In this column distributed by the Elon University Writers Syndicate, Professor of English Rosemary Haskell writes about the significance and enduring impact of Queen Elizabeth as she prepares to celebrate 70 years on the throne during the upcoming Platnum Jubilee. The column was published by the Greensboro News & Record, the Rocky Mount Telegram, the Elizabeth City Daily Advance and other outlets.

By Rosemary Haskell

In February 1952, a few years before I was born, my mother was wheeling my older sister in her pram along a street in suburban London. A window cleaner called to her from his ladder: “Have you heard? The King is dead!”

Professor of English Rosemary Haskell

Thus the new reign of Queen Elizabeth II began. My mother is long gone, but that new young queen, then just 25, lives on and celebrates her Platinum Jubilee this summer.

Like Hamlet’s father’s ghost, Her Majesty could a tale unfold, private and public, some of which at least might harrow up the soul and freeze the blood.

But the Platinum Jubilee is a time for celebration of one woman’s consistent devotion to her duty and of the nation’s own 70-year story. During the long Jubilee holiday, the British are planning street parties, concerts, countless loyal addresses and presentations, and the enjoyment of the family’s “balcony wave” from Buckingham Palace.

Why do I care about this anniversary and the Queen and the monarchy?

As an expatriate Englishwoman, I admit regretfully that I have never met the monarch. As a child, I saw her once: she was being driven down Prince’s Street, in Edinburgh. Years later I basked in reflected glory when my mother was presented to the Queen in a group of people being honored for their community service.

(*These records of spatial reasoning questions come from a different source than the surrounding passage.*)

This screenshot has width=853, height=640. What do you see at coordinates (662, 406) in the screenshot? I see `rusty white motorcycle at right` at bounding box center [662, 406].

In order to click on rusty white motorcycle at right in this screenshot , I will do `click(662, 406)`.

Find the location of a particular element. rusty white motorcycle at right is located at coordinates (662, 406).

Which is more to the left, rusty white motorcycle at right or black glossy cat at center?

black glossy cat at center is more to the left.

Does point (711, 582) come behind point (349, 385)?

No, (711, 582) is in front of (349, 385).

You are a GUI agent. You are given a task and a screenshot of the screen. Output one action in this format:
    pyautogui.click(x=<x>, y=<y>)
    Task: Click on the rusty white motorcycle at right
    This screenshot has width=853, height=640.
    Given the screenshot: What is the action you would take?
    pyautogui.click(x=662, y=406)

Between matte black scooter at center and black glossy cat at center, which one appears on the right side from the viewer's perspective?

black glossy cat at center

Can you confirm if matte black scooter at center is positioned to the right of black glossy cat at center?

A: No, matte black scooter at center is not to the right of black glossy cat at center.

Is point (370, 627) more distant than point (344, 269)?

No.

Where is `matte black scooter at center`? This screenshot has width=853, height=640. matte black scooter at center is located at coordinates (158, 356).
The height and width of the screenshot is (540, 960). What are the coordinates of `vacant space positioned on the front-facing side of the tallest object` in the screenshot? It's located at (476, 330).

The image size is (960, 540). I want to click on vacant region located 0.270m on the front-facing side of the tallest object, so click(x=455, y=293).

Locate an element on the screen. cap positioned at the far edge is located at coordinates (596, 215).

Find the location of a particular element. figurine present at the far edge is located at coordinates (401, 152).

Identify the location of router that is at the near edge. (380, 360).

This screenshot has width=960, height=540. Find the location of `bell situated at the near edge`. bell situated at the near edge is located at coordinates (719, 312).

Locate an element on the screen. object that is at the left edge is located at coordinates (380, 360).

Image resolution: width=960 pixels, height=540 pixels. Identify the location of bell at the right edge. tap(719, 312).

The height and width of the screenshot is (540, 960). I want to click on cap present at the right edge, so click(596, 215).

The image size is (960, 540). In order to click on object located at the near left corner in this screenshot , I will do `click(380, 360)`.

Much more recently, a telling exchange unfolded upon my arrival at London’s Heathrow Airport. A middle-aged immigration officer with a strong Jamaican accent, upon seeing in my U.S. passport that I had been born in England, asked whether I had my British passport with me.

When I confessed that I did not have it, he replied, “What’s the matter with you? Don’t you love the Queen anymore?”

“I do love the Queen and I know she worries about me,” I said, tongue in cheek.

“She worries about everybody,” he said, and we both laughed as he waved me through the barrier.

This encounter says a lot to me. We joked, but with affection and respect. We were Black and White Brits, relics of the old empire, who acknowledged a connection—with each other, and with the woman who had succeeded her father King George VI before we were even born.

At 96, Elizabeth still holds her often fractious subjects together and puts the “United” in a “Kingdom” where Scotland, England and Northern Ireland can periodically threaten to part ways.

The Queen is like a sympathetic ear, a court and a listener of last resort. As a politically neutral part of Britain’s governing machinery — allowed by custom to advise, warn and be consulted — the Queen is the people’s best shot at a highly-placed person who might, just might, drop a timely word in a powerful ear.

If I could meet the Queen today, I would tell her how worried I am about Prime Minister Boris Johnson’s behavior. I want to suggest she say to him, “Prime Minister — you really shouldn’t have had those Downing Street pandemic parties when everyone else was locked down watching ‘East Enders’ with a grumpy relative or two. And, by the way, Priti Patel, your egregious Home Secretary, shouldn’t be trying to export to Rwanda — like bales of hay — the asylum seekers our own privileged country ought to receive.”

Queen Elizabeth may be too frail now to be hosting many state banquets where soft power can be promoted, but I would ask her to invite that youngster, President Biden. Over the Palace silverware, perhaps they could discuss ways in which Britain and the United States might promote ethical business practices, make a great leap forward to cool the overheated planet and find a way to President Putin’s heart.

And, with her probably still-impeccable French, she might also entertain newly re-elected President Macron and try to mend a few Anglo-French fences battered by Brexit.

British patriotism is usually fairly subdued. You won’t find many saying outright that they love their country. But I think they do love the Queen, or at least the idea of her: the horse and dog lover, the countrywoman, the worried mother and grandmother.

When this iconic presence is gone, will the nation take to its heart Prince Charles — the aging heir, the well-meaning but melancholy Eeyore, the plant-whisperer, the organic gardener, the environmentalist and global thinker, and the adulterous husband — the way it has Elizabeth for the last 70 years?

Views expressed in this column are the authors’ own and not necessarily those of Elon University.